### Stored data
###
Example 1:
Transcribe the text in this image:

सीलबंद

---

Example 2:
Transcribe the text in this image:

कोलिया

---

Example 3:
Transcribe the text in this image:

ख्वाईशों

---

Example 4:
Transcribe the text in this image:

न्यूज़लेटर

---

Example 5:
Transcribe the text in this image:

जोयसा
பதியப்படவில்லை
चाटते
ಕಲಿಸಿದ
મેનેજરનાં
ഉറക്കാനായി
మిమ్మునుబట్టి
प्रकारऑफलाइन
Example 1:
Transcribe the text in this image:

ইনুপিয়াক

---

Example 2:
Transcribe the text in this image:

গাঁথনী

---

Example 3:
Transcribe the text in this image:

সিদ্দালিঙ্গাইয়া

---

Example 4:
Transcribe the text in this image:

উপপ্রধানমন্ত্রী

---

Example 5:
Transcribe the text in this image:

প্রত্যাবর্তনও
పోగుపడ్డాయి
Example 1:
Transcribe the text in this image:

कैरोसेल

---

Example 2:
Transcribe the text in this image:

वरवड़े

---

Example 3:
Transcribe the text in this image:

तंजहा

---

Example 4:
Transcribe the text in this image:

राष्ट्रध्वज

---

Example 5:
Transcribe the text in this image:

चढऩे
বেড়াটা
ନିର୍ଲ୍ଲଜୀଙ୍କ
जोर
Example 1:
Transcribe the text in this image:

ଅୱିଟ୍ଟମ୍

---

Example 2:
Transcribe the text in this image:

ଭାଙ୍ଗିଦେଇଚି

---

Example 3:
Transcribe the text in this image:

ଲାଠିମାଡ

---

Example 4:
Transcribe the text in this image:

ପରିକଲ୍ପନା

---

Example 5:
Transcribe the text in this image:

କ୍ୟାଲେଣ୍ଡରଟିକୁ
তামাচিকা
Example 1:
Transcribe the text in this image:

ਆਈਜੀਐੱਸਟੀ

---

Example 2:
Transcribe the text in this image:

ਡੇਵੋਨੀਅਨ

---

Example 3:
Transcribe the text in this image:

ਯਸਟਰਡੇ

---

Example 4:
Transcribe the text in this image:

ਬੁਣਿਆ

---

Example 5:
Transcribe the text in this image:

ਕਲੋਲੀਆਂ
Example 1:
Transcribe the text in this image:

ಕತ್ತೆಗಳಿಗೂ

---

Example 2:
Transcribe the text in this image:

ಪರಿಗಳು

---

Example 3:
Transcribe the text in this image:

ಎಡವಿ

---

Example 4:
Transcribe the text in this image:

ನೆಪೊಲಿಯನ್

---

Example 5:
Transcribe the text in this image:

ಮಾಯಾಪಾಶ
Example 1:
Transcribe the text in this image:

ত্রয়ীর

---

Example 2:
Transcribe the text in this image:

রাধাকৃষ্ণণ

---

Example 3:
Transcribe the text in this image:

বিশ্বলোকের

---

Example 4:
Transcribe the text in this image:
###
### BRIEF
Line by line, retype the records with no changes.

### EXERCISE RESPONSE
Example 1:
Transcribe the text in this image:

सीलबंद

---

Example 2:
Transcribe the text in this image:

कोलिया

---

Example 3:
Transcribe the text in this image:

ख्वाईशों

---

Example 4:
Transcribe the text in this image:

न्यूज़लेटर

---

Example 5:
Transcribe the text in this image:

जोयसा
பதியப்படவில்லை
चाटते
ಕಲಿಸಿದ
મેનેજરનાં
ഉറക്കാനായി
మిమ్మునుబట్టి
प्रकारऑफलाइन
Example 1:
Transcribe the text in this image:

ইনুপিয়াক

---

Example 2:
Transcribe the text in this image:

গাঁথনী

---

Example 3:
Transcribe the text in this image:

সিদ্দালিঙ্গাইয়া

---

Example 4:
Transcribe the text in this image:

উপপ্রধানমন্ত্রী

---

Example 5:
Transcribe the text in this image:

প্রত্যাবর্তনও
పోగుపడ్డాయి
Example 1:
Transcribe the text in this image:

कैरोसेल

---

Example 2:
Transcribe the text in this image:

वरवड़े

---

Example 3:
Transcribe the text in this image:

तंजहा

---

Example 4:
Transcribe the text in this image:

राष्ट्रध्वज

---

Example 5:
Transcribe the text in this image:

चढऩे
বেড়াটা
ନିର୍ଲ୍ଲଜୀଙ୍କ
जोर
Example 1:
Transcribe the text in this image:

ଅୱିଟ୍ଟମ୍

---

Example 2:
Transcribe the text in this image:

ଭାଙ୍ଗିଦେଇଚି

---

Example 3:
Transcribe the text in this image:

ଲାଠିମାଡ

---

Example 4:
Transcribe the text in this image:

ପରିକଲ୍ପନା

---

Example 5:
Transcribe the text in this image:

କ୍ୟାଲେଣ୍ଡରଟିକୁ
তামাচিকা
Example 1:
Transcribe the text in this image:

ਆਈਜੀਐੱਸਟੀ

---

Example 2:
Transcribe the text in this image:

ਡੇਵੋਨੀਅਨ

---

Example 3:
Transcribe the text in this image:

ਯਸਟਰਡੇ

---

Example 4:
Transcribe the text in this image:

ਬੁਣਿਆ

---

Example 5:
Transcribe the text in this image:

ਕਲੋਲੀਆਂ
Example 1:
Transcribe the text in this image:

ಕತ್ತೆಗಳಿಗೂ

---

Example 2:
Transcribe the text in this image:

ಪರಿಗಳು

---

Example 3:
Transcribe the text in this image:

ಎಡವಿ

---

Example 4:
Transcribe the text in this image:

ನೆಪೊಲಿಯನ್

---

Example 5:
Transcribe the text in this image:

ಮಾಯಾಪಾಶ
Example 1:
Transcribe the text in this image:

ত্রয়ীর

---

Example 2:
Transcribe the text in this image:

রাধাকৃষ্ণণ

---

Example 3:
Transcribe the text in this image:

বিশ্বলোকের

---

Example 4:
Transcribe the text in this image:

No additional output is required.